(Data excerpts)

■ ■ ■ ■

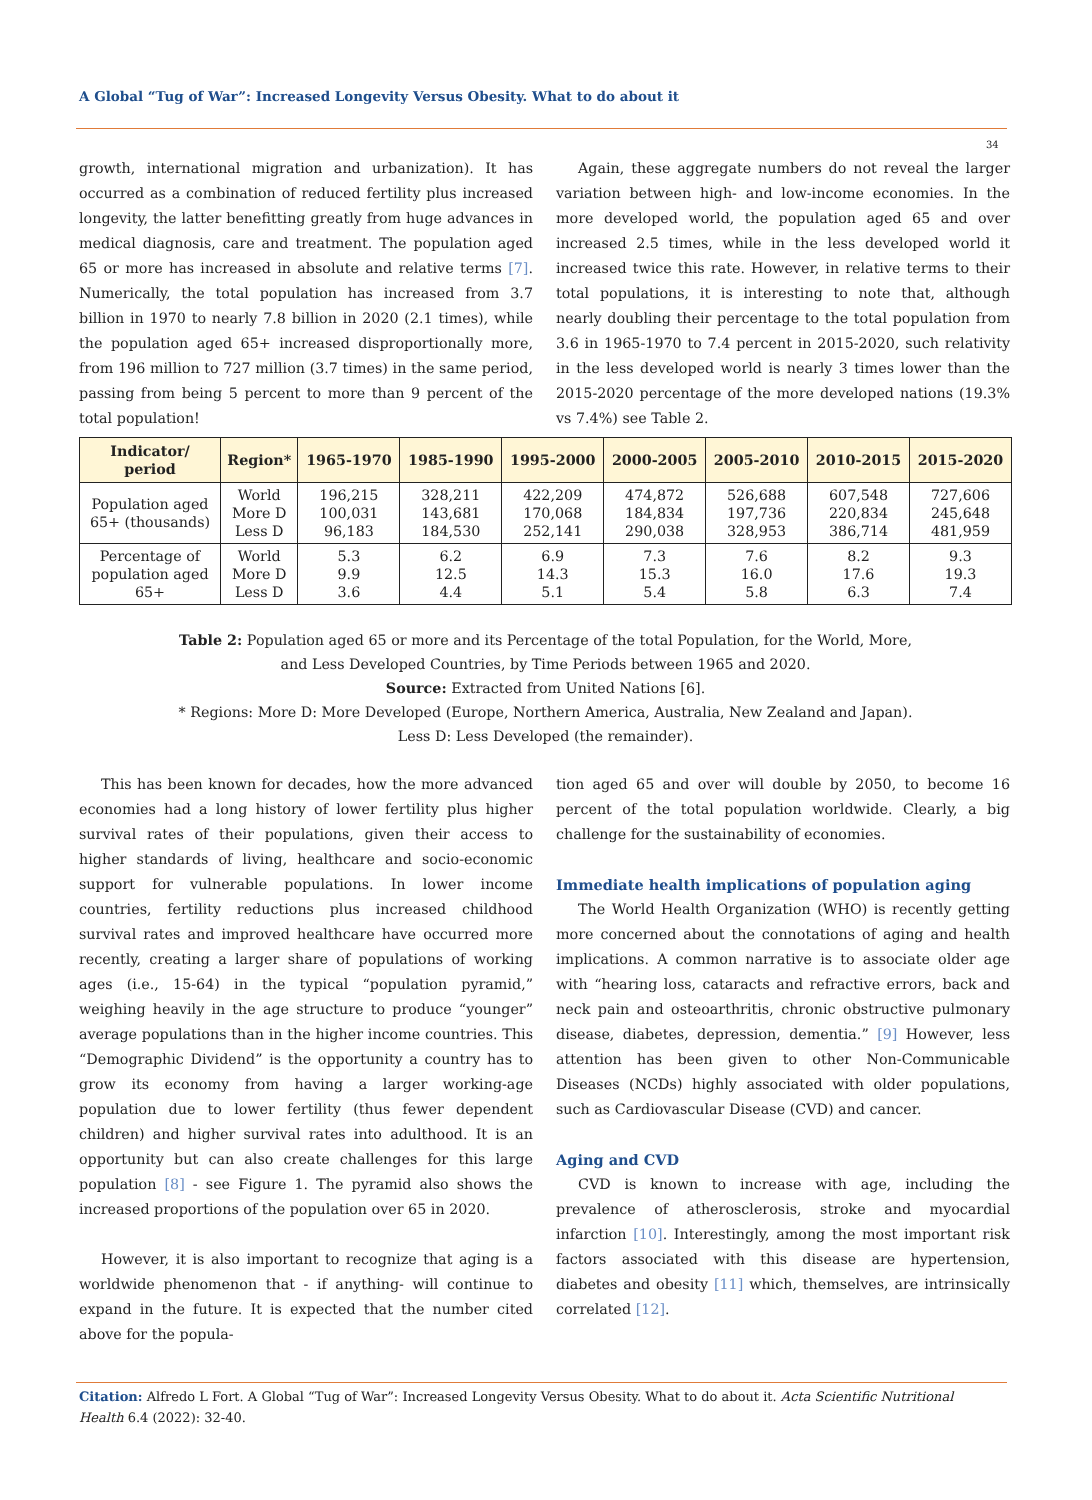A Global “Tug of War”: Increased Longevity Versus Obesity. What to do about it
34
growth, international migration and urbanization). It has occurred as a combination of reduced fertility plus increased longevity, the latter benefitting greatly from huge advances in medical diagnosis, care and treatment. The population aged 65 or more has increased in absolute and relative terms [7]. Numerically, the total population has increased from 3.7 billion in 1970 to nearly 7.8 billion in 2020 (2.1 times), while the population aged 65+ increased disproportionally more, from 196 million to 727 million (3.7 times) in the same period, passing from being 5 percent to more than 9 percent of the total population!
Again, these aggregate numbers do not reveal the larger variation between high- and low-income economies. In the more developed world, the population aged 65 and over increased 2.5 times, while in the less developed world it increased twice this rate. However, in relative terms to their total populations, it is interesting to note that, although nearly doubling their percentage to the total population from 3.6 in 1965-1970 to 7.4 percent in 2015-2020, such relativity in the less developed world is nearly 3 times lower than the 2015-2020 percentage of the more developed nations (19.3% vs 7.4%) see Table 2.
| Indicator/ period | Region* | 1965-1970 | 1985-1990 | 1995-2000 | 2000-2005 | 2005-2010 | 2010-2015 | 2015-2020 |
| --- | --- | --- | --- | --- | --- | --- | --- | --- |
| Population aged 65+ (thousands) | World More D Less D | 196,215 100,031 96,183 | 328,211 143,681 184,530 | 422,209 170,068 252,141 | 474,872 184,834 290,038 | 526,688 197,736 328,953 | 607,548 220,834 386,714 | 727,606 245,648 481,959 |
| Percentage of population aged 65+ | World More D Less D | 5.3 9.9 3.6 | 6.2 12.5 4.4 | 6.9 14.3 5.1 | 7.3 15.3 5.4 | 7.6 16.0 5.8 | 8.2 17.6 6.3 | 9.3 19.3 7.4 |
Table 2: Population aged 65 or more and its Percentage of the total Population, for the World, More,
and Less Developed Countries, by Time Periods between 1965 and 2020.
Source: Extracted from United Nations [6].
* Regions: More D: More Developed (Europe, Northern America, Australia, New Zealand and Japan).
Less D: Less Developed (the remainder).
This has been known for decades, how the more advanced economies had a long history of lower fertility plus higher survival rates of their populations, given their access to higher standards of living, healthcare and socio-economic support for vulnerable populations. In lower income countries, fertility reductions plus increased childhood survival rates and improved healthcare have occurred more recently, creating a larger share of populations of working ages (i.e., 15-64) in the typical “population pyramid,” weighing heavily in the age structure to produce “younger” average populations than in the higher income countries. This “Demographic Dividend” is the opportunity a country has to grow its economy from having a larger working-age population due to lower fertility (thus fewer dependent children) and higher survival rates into adulthood. It is an opportunity but can also create challenges for this large population [8] - see Figure 1. The pyramid also shows the increased proportions of the population over 65 in 2020.
However, it is also important to recognize that aging is a worldwide phenomenon that - if anything- will continue to expand in the future. It is expected that the number cited above for the popula-
tion aged 65 and over will double by 2050, to become 16 percent of the total population worldwide. Clearly, a big challenge for the sustainability of economies.
Immediate health implications of population aging
The World Health Organization (WHO) is recently getting more concerned about the connotations of aging and health implications. A common narrative is to associate older age with “hearing loss, cataracts and refractive errors, back and neck pain and osteoarthritis, chronic obstructive pulmonary disease, diabetes, depression, dementia.” [9] However, less attention has been given to other Non-Communicable Diseases (NCDs) highly associated with older populations, such as Cardiovascular Disease (CVD) and cancer.
Aging and CVD
CVD is known to increase with age, including the prevalence of atherosclerosis, stroke and myocardial infarction [10]. Interestingly, among the most important risk factors associated with this disease are hypertension, diabetes and obesity [11] which, themselves, are intrinsically correlated [12].
Citation: Alfredo L Fort. A Global “Tug of War”: Increased Longevity Versus Obesity. What to do about it. Acta Scientific Nutritional Health 6.4 (2022): 32-40.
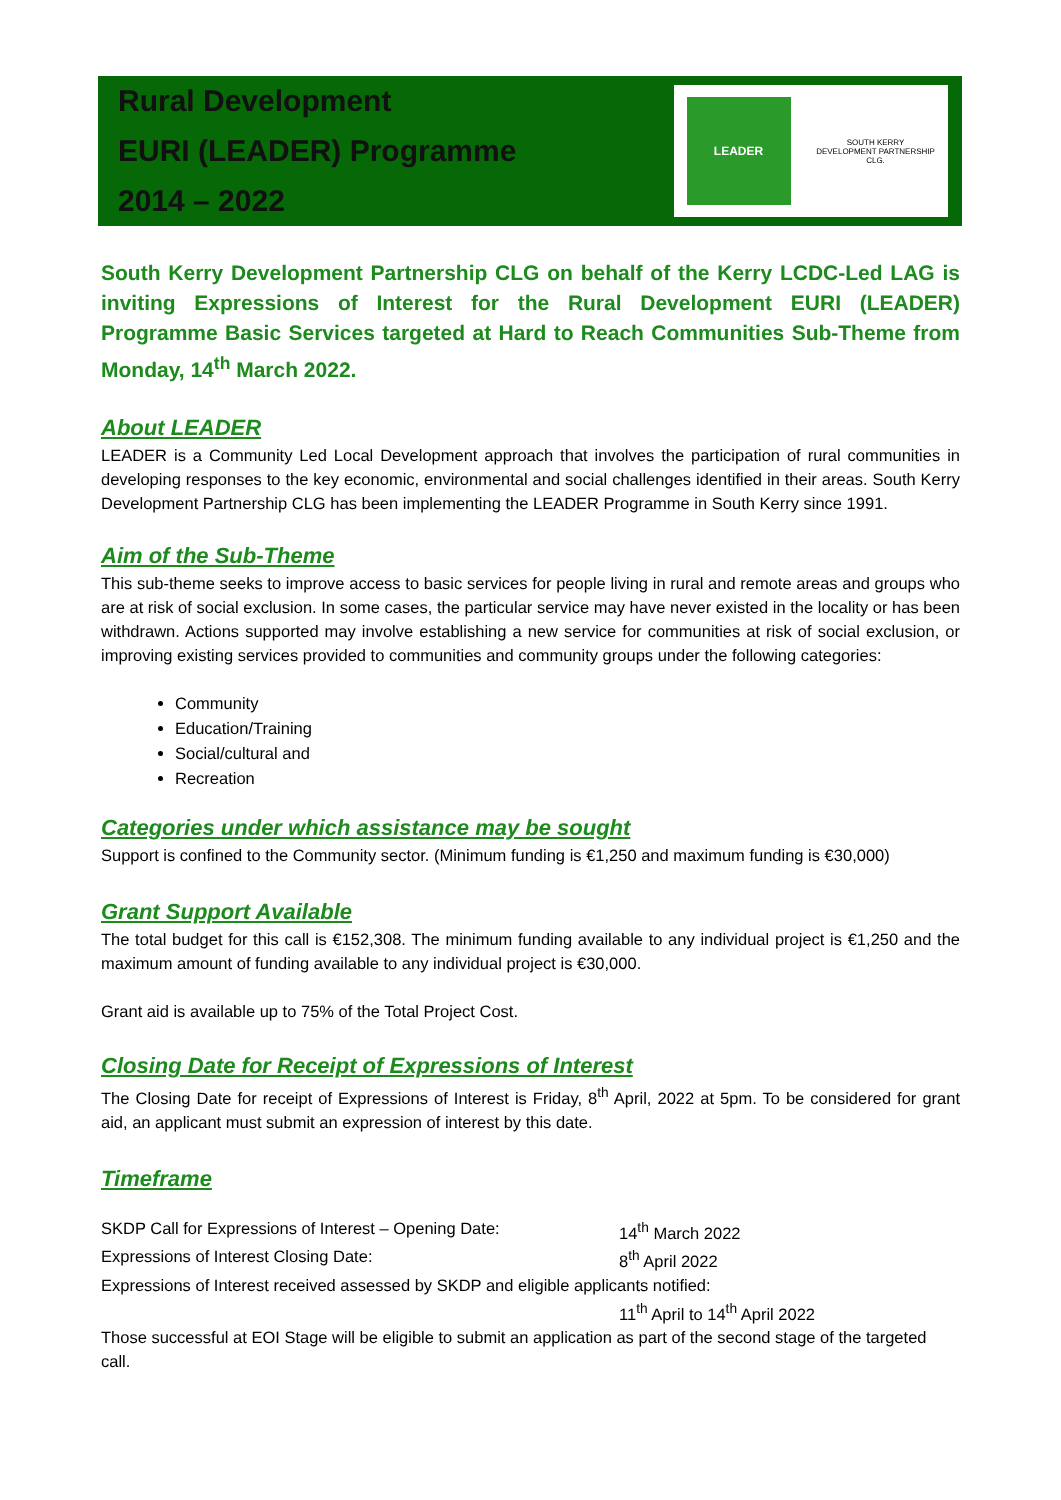Rural Development
EURI (LEADER) Programme
2014 – 2022
LEADER
SOUTH KERRY DEVELOPMENT PARTNERSHIP CLG.
South Kerry Development Partnership CLG on behalf of the Kerry LCDC-Led LAG is inviting Expressions of Interest for the Rural Development EURI (LEADER) Programme Basic Services targeted at Hard to Reach Communities Sub-Theme from Monday, 14<sup>th</sup> March 2022.
About LEADER
LEADER is a Community Led Local Development approach that involves the participation of rural communities in developing responses to the key economic, environmental and social challenges identified in their areas. South Kerry Development Partnership CLG has been implementing the LEADER Programme in South Kerry since 1991.
Aim of the Sub-Theme
This sub-theme seeks to improve access to basic services for people living in rural and remote areas and groups who are at risk of social exclusion. In some cases, the particular service may have never existed in the locality or has been withdrawn. Actions supported may involve establishing a new service for communities at risk of social exclusion, or improving existing services provided to communities and community groups under the following categories:
Community
Education/Training
Social/cultural and
Recreation
Categories under which assistance may be sought
Support is confined to the Community sector. (Minimum funding is €1,250 and maximum funding is €30,000)
Grant Support Available
The total budget for this call is €152,308. The minimum funding available to any individual project is €1,250 and the maximum amount of funding available to any individual project is €30,000.
Grant aid is available up to 75% of the Total Project Cost.
Closing Date for Receipt of Expressions of Interest
The Closing Date for receipt of Expressions of Interest is Friday, 8<sup>th</sup> April, 2022 at 5pm. To be considered for grant aid, an applicant must submit an expression of interest by this date.
Timeframe
SKDP Call for Expressions of Interest – Opening Date: 14<sup>th</sup> March 2022
Expressions of Interest Closing Date: 8<sup>th</sup> April 2022
Expressions of Interest received assessed by SKDP and eligible applicants notified:
11<sup>th</sup> April to 14<sup>th</sup> April 2022
Those successful at EOI Stage will be eligible to submit an application as part of the second stage of the targeted call.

■ ■ ■ ■

◆ **What is needed**
Repeat the entries above verbatim, but only from the line that has "The Closing Date" down to the line that has "11<sup>th</sup> April to", inclusive.

◆ **Answer to this exercise**
The Closing Date for receipt of Expressions of Interest is Friday, 8<sup>th</sup> April, 2022 at 5pm. To be considered for grant aid, an applicant must submit an expression of interest by this date.
Timeframe
SKDP Call for Expressions of Interest – Opening Date: 14<sup>th</sup> March 2022
Expressions of Interest Closing Date: 8<sup>th</sup> April 2022
Expressions of Interest received assessed by SKDP and eligible applicants notified:
11<sup>th</sup> April to 14<sup>th</sup> April 2022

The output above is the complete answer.